Arboriculture, Photographie, crue de la Seine, Homosexualité, maladie… Les sujets sont nombreux dans le nouveau roman de Tatiana de Rosnay. Nombreux et traités de façon assez consensuelle. A l’inverse de la Seine, le fil narratif ne déborde pas, et c’est rassurant aussi parfois, des personnages plutôt prévisibles, une absence d’excès névrotique, une lecture non dérangeante, bien construite, que l’on peut conseiller à tous. La lecture était fluide, et j’ai lu ce livre avec plaisir.
Paris sous l’eau est très bien traité, le travail de recherche et de description parfaitement dosé et captivant.

« Ce qui frappe Linden, c’est le silence : plus de moteurs de voiture, de grondements de bus, de coups de klaxon; rien que le chuintement de la pluie et de l’eau qui se mêle au murmure des voix. »

Le fil rouge du roman, l’arbre préféré du père de Linden, un tilleul, apporte son lot d’émotions et de messages, il amène progressivement le lecteur au message essentiel du roman, la nature, la préservation de notre éco-système, et de soi-même.

« Quand la nature se mettait en colère, avait-il dit, il n’y avait rien que l’homme puisse y faire. Absolument rien. »

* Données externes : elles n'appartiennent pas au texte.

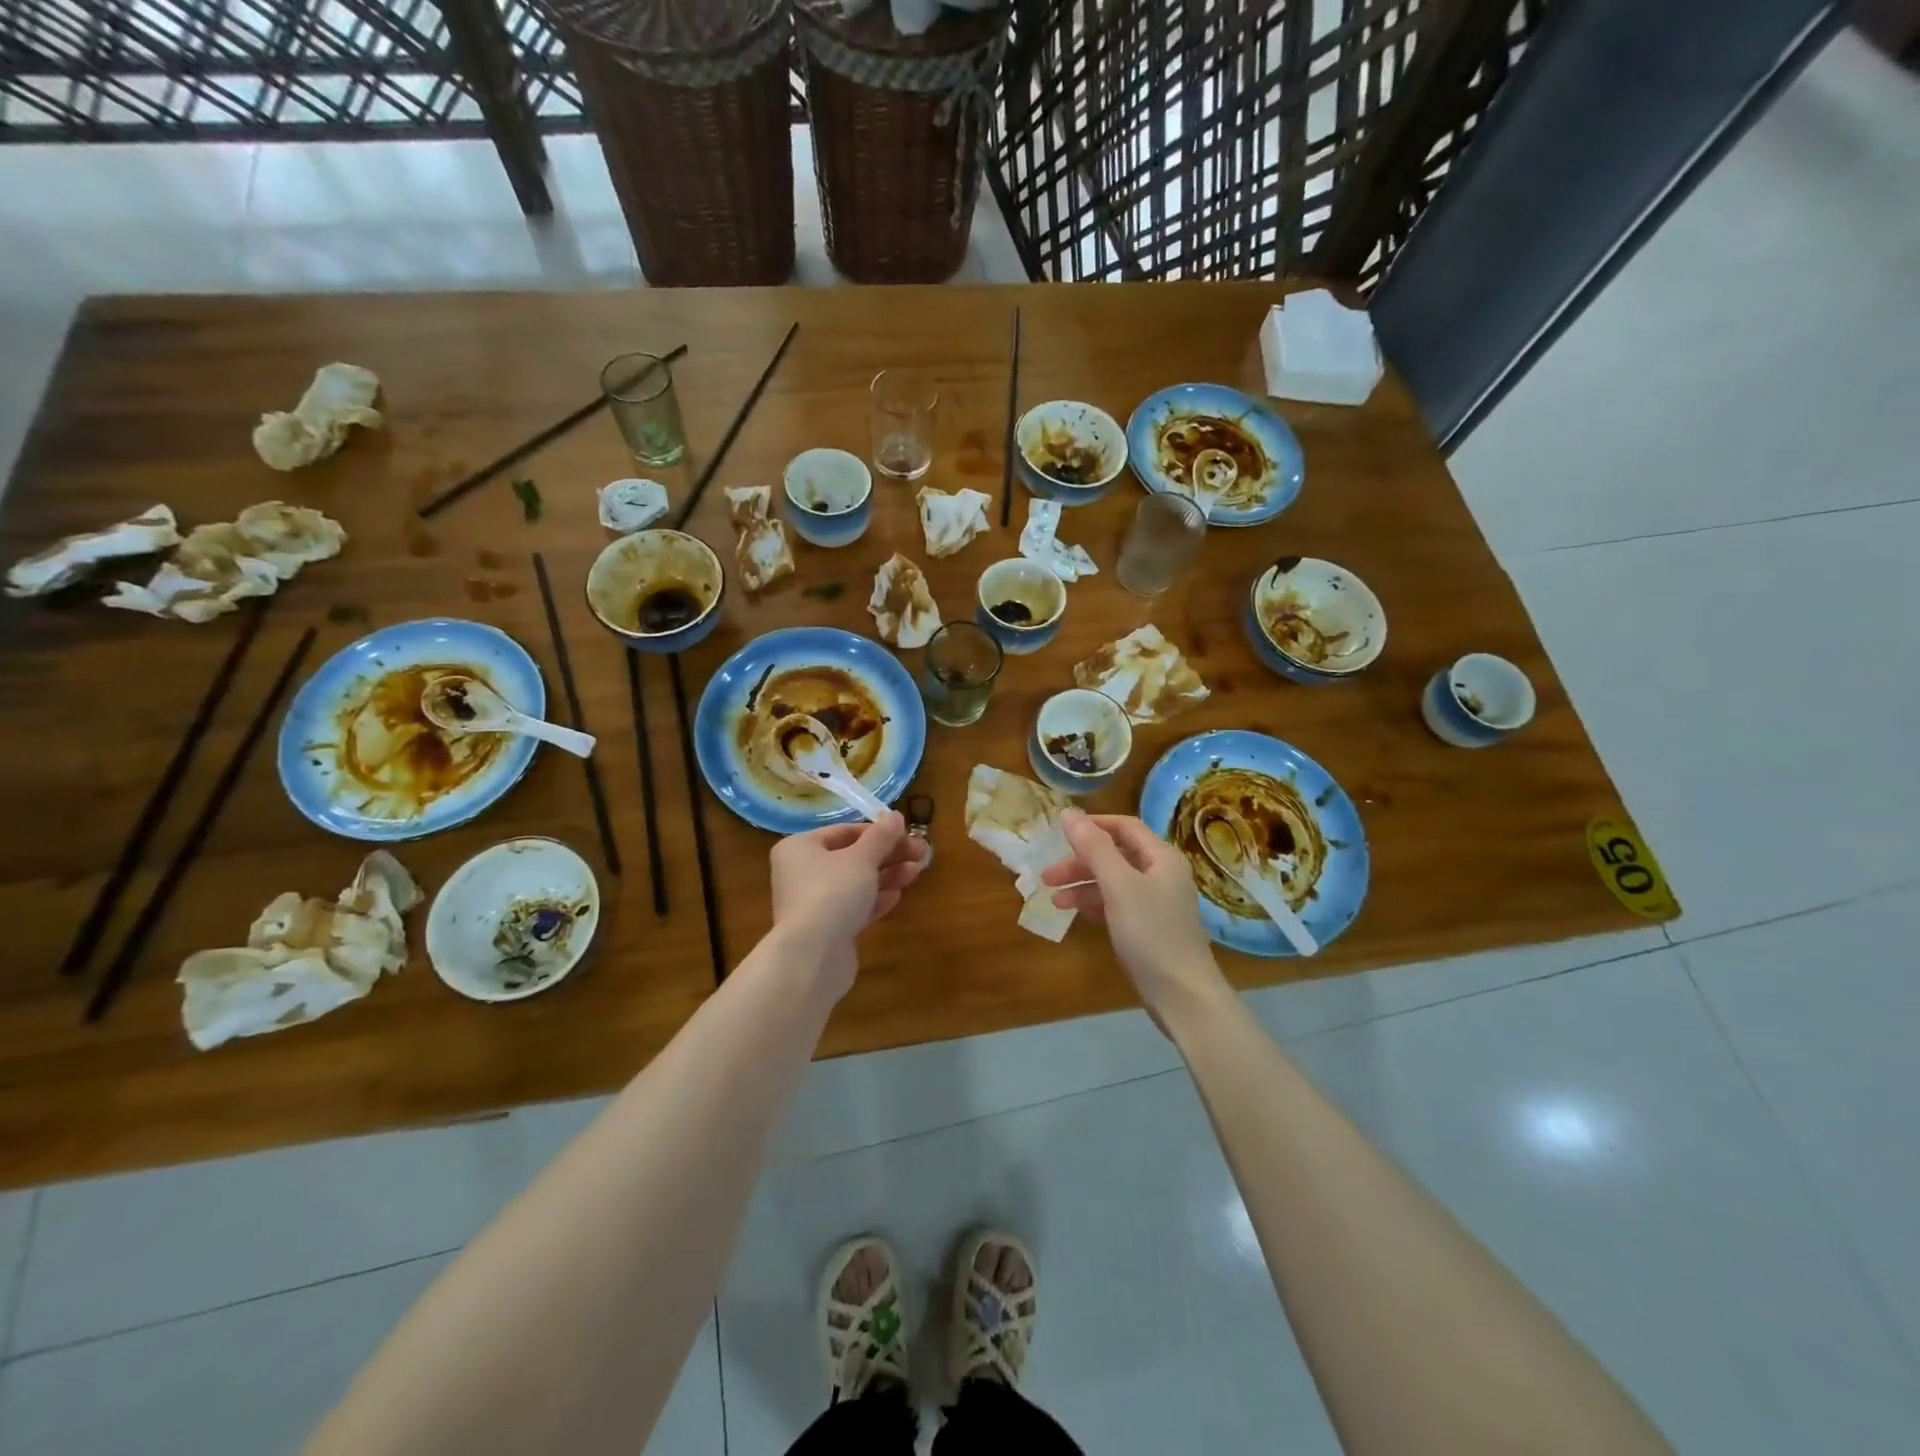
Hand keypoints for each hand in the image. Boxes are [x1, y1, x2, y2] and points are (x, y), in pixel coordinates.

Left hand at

Le signe astrologique du roman

Scorpion.Signe d’eau obligatoire pour ce roman à l’ambiance totalement aquatique, mais une eau stagnante, comme celle du scorpion, qui s’infiltre jusqu’au plus profond de nos habitations pour aller chercher nos secrets. Le scorpion est un signe d’eau mystique, celui qui déterre ce qui est caché.

Extrait choisi

Linden regarde à travers le carreau ruisselant, et il lui semble être devenu une sentinelle qui guette l’inévitable submersion aquatique, qui surveille son père, la pluie, la cité entière.